» PROMPT
Retype the records below exactly as they stand, but with no images.

» Data excerpts
================================

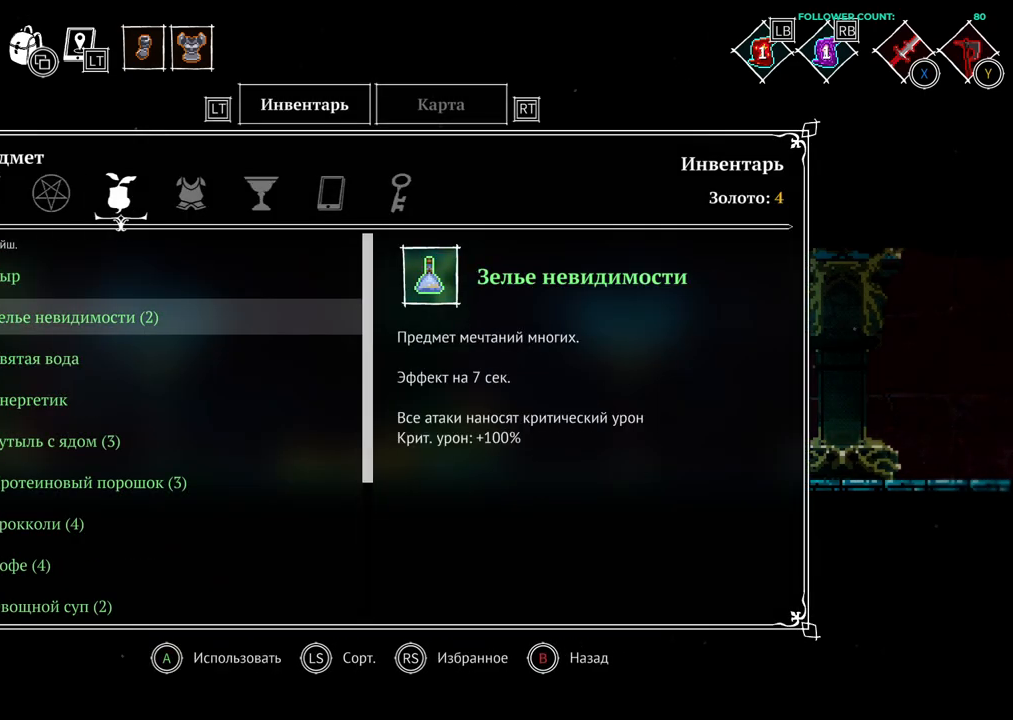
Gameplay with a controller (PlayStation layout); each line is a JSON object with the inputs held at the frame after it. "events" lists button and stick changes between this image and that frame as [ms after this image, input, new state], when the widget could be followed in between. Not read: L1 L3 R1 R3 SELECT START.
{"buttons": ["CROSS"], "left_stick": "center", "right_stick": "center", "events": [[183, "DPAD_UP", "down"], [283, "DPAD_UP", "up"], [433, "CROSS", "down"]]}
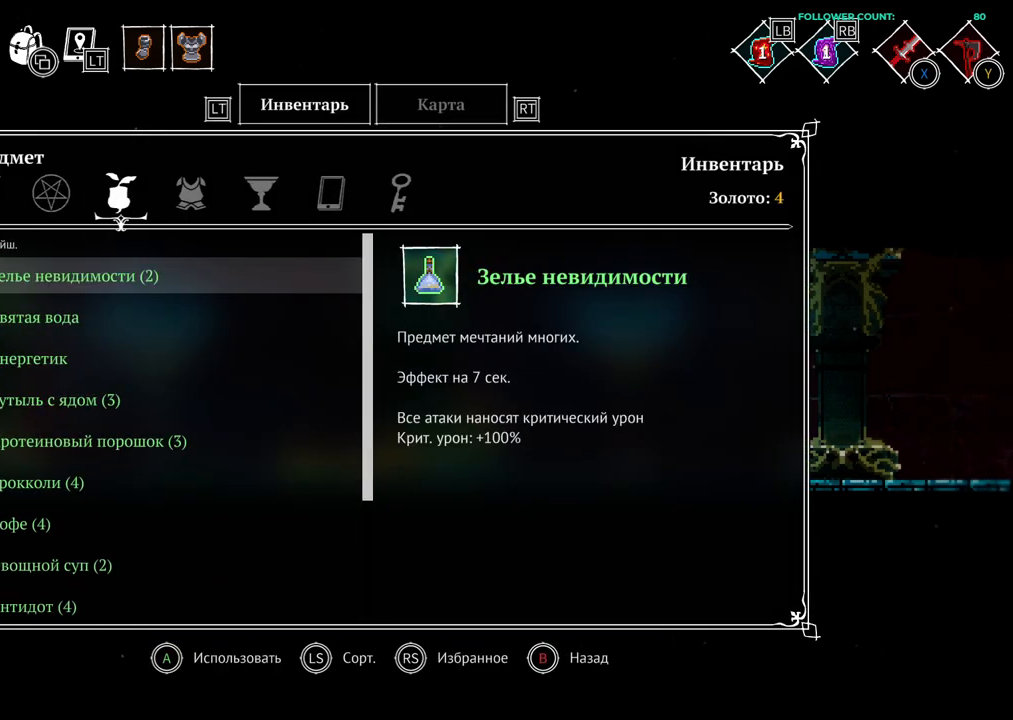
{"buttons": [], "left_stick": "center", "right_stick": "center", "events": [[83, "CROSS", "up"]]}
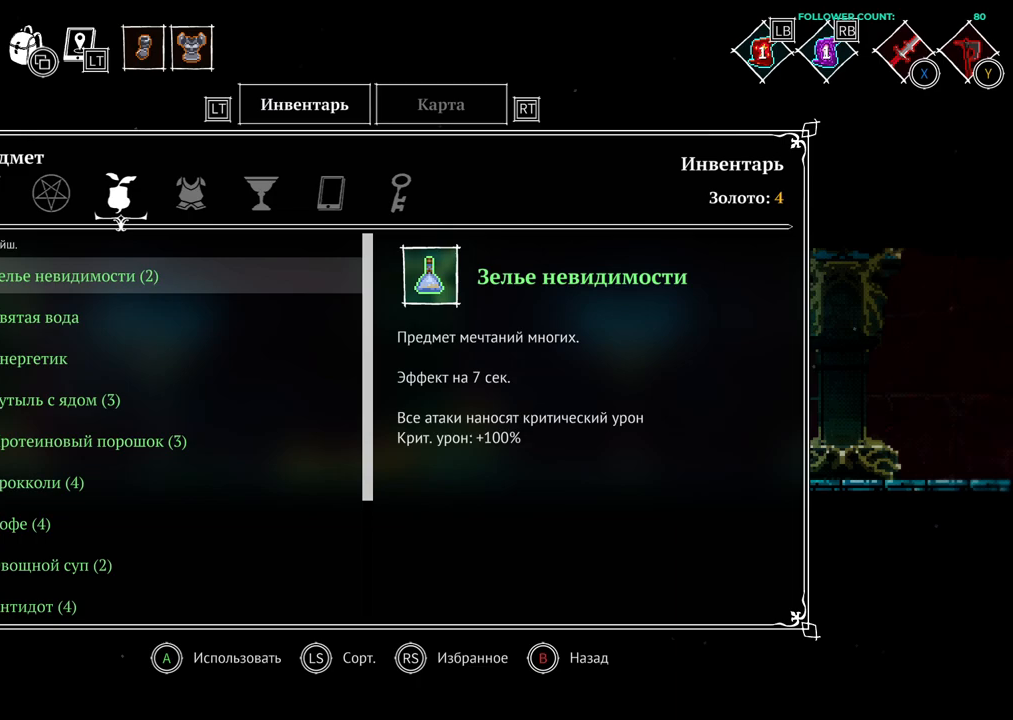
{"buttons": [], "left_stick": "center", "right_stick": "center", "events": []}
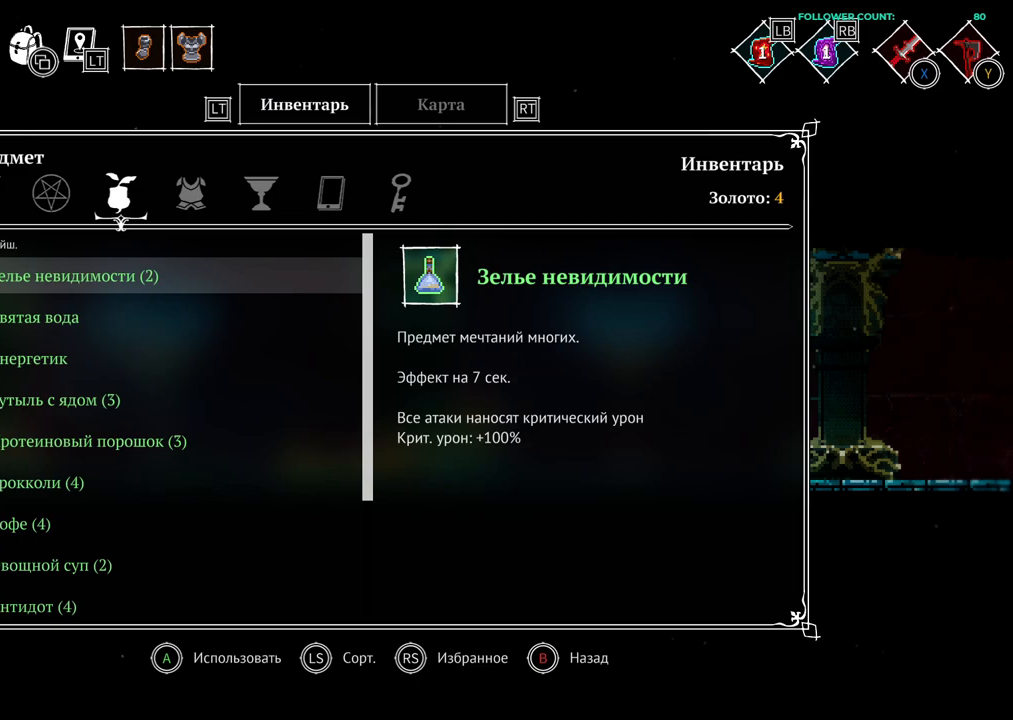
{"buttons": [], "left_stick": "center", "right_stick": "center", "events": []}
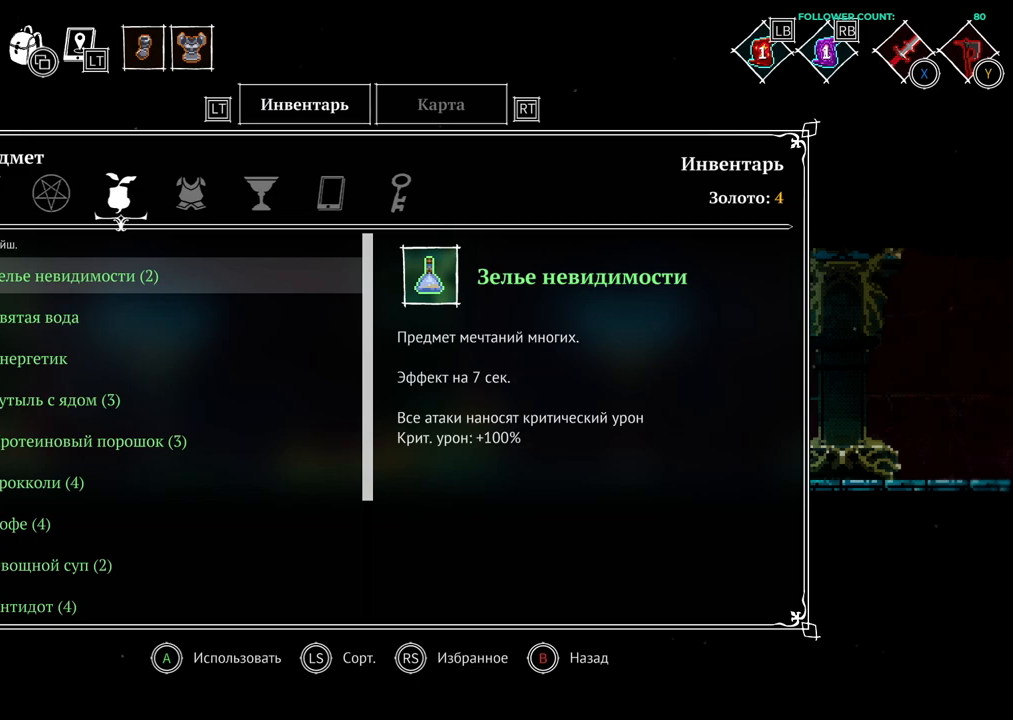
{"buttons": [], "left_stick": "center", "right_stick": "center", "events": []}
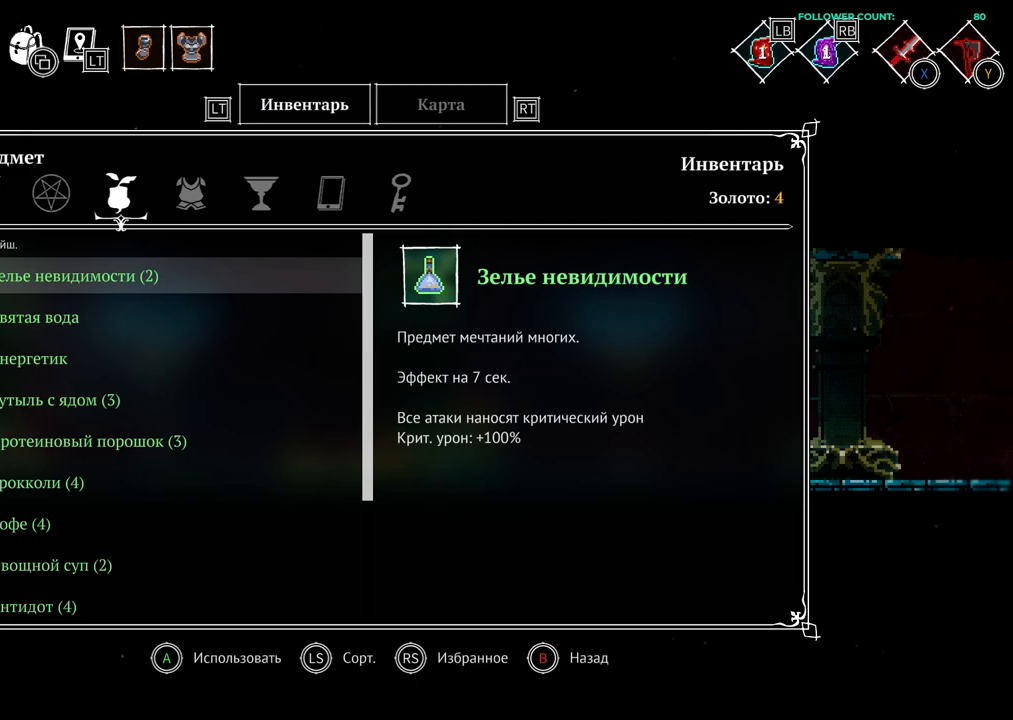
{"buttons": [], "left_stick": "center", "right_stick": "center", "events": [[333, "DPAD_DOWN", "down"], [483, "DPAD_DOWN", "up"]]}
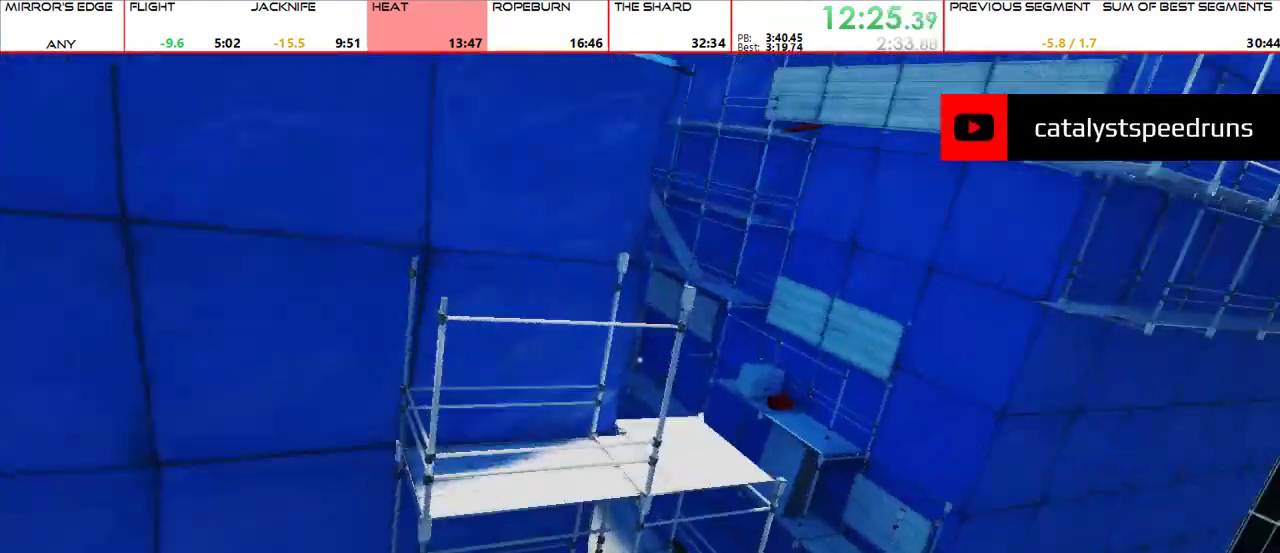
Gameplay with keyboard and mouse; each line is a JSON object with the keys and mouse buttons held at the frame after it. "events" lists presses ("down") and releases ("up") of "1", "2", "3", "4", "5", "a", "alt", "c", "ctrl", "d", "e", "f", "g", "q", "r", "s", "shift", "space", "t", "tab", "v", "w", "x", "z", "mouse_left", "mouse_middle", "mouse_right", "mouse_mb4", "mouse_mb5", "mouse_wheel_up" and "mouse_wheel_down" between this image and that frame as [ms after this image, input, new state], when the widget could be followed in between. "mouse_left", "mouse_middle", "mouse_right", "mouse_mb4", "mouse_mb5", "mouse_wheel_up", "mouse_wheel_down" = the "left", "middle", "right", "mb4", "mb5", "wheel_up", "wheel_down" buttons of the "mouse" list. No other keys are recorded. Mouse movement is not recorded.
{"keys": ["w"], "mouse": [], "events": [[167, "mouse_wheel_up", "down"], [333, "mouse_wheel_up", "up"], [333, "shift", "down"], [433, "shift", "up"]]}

================================

» RESULT FOR THIS TASK
Gameplay with a controller (PlayStation layout); each line is a JSON object with the inputs held at the frame after it. "events" lists button and stick changes between this image and that frame as [ms after this image, input, new state], when the widget could be followed in between. Not read: L1 L3 R1 R3 SELECT START.
{"buttons": ["CROSS"], "left_stick": "center", "right_stick": "center", "events": [[183, "DPAD_UP", "down"], [283, "DPAD_UP", "up"], [433, "CROSS", "down"]]}
{"buttons": [], "left_stick": "center", "right_stick": "center", "events": [[83, "CROSS", "up"]]}
{"buttons": [], "left_stick": "center", "right_stick": "center", "events": []}
{"buttons": [], "left_stick": "center", "right_stick": "center", "events": []}
{"buttons": [], "left_stick": "center", "right_stick": "center", "events": []}
{"buttons": [], "left_stick": "center", "right_stick": "center", "events": [[333, "DPAD_DOWN", "down"], [483, "DPAD_DOWN", "up"]]}
Gameplay with keyboard and mouse; each line is a JSON object with the keys and mouse buttons held at the frame after it. "events" lists presses ("down") and releases ("up") of "1", "2", "3", "4", "5", "a", "alt", "c", "ctrl", "d", "e", "f", "g", "q", "r", "s", "shift", "space", "t", "tab", "v", "w", "x", "z", "mouse_left", "mouse_middle", "mouse_right", "mouse_mb4", "mouse_mb5", "mouse_wheel_up" and "mouse_wheel_down" between this image and that frame as [ms after this image, input, new state], when the widget could be followed in between. "mouse_left", "mouse_middle", "mouse_right", "mouse_mb4", "mouse_mb5", "mouse_wheel_up", "mouse_wheel_down" = the "left", "middle", "right", "mb4", "mb5", "wheel_up", "wheel_down" buttons of the "mouse" list. No other keys are recorded. Mouse movement is not recorded.
{"keys": ["w"], "mouse": [], "events": [[167, "mouse_wheel_up", "down"], [333, "mouse_wheel_up", "up"], [333, "shift", "down"], [433, "shift", "up"]]}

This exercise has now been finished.